Jorge I. Dominguez is the Antonio Madero Professor for the Study of Mexico at Harvard University. He was coeditor and chapter author for Consolidating Mexico’s Democracy: The 2006 Presidential Campaign in Comparative Perspective (with C. Lawson and A. Moreno); Mexico’s Pivotal Democratic Election: Candidates, Voters, and the Presidential Campaign of 2000 (with C. Lawson); and Toward Mexico’s Democratization: Parties, Campaigns, Elections and Public Opinion (with A. Poire). He was coauthor, with James McCann, of Democratizing Mexico: Public Opinion and Electoral Choices.   

Kenneth F. Greene is an associate professor of government at the University of Texas at Austin. He served as the principal investigator on the Mexico 2012 Panel Study and is author of Why Dominant Parties Lose: Mexico’s Democratization in Comparative Perspective, which in 2008 won the Best Book Award from the Comparative Democratization Section of the American Political Science Association. His articles on democratization, political parties, and voting behavior have appeared in the American Journal of Political Science, World Politics, Comparative Political Studies, and Comparative Politics. 

Chappell H. Lawson is an associate professor of political science at the Massachusetts Institute of Technology. He was the principal investigator for the Mexico 1997 City Panel Study, the Mexico 2000 Panel Study, and the Mexico 2006 Panel Study. He is the author or editor of three books and author of numerous articles on Mexican subjects.

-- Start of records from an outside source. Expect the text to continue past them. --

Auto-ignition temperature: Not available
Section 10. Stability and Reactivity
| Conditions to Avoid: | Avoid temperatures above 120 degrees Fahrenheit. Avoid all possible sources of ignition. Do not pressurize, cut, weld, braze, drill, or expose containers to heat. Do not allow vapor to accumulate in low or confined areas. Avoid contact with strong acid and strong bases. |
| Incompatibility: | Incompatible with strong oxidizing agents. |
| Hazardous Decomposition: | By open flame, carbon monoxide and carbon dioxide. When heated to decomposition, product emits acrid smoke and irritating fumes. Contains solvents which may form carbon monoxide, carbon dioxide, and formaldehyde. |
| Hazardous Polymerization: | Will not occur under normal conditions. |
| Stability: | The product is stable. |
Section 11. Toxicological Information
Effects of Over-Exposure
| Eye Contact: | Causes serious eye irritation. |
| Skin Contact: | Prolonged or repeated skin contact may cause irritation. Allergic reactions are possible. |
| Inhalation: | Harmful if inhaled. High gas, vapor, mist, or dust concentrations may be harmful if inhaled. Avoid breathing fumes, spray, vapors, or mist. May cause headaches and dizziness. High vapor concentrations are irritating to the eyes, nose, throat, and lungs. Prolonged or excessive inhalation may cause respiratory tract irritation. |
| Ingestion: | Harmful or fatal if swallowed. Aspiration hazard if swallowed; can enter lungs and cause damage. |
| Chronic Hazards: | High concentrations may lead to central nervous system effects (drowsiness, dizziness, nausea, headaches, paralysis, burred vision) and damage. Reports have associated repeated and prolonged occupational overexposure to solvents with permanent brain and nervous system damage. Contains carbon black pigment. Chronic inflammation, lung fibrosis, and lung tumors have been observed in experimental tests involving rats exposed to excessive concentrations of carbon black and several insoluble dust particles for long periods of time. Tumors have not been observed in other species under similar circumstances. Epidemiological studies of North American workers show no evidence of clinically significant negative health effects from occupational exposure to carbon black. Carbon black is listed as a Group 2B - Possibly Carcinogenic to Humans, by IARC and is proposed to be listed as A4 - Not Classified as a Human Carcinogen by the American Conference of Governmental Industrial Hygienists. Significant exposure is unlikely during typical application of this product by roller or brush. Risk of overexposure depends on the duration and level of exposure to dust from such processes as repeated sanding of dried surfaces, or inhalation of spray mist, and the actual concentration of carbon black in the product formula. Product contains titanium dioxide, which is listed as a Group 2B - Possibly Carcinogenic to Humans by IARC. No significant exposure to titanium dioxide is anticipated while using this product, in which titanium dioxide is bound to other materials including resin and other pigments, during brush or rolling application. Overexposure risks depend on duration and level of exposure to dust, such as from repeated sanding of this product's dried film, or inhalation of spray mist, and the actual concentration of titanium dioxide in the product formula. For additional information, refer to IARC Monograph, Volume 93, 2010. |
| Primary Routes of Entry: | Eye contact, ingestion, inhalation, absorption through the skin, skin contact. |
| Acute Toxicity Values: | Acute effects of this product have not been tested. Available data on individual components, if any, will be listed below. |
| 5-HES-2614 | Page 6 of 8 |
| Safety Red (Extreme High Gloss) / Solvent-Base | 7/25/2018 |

Alejandro Moreno is a professor of political science at the Instituto Tecnologico Autonomo de Mexico and director of public opinion polling at Reforma newspaper, both in Mexico City. His publications include Political Cleavages, El votante mexicano, La decision electoral, and Comportamento Eleitoral e Comunicacao Politica na America Latina (coedited with H. Telles de Souza). He is the president of the World Association for Public Opinion Research (2013-14).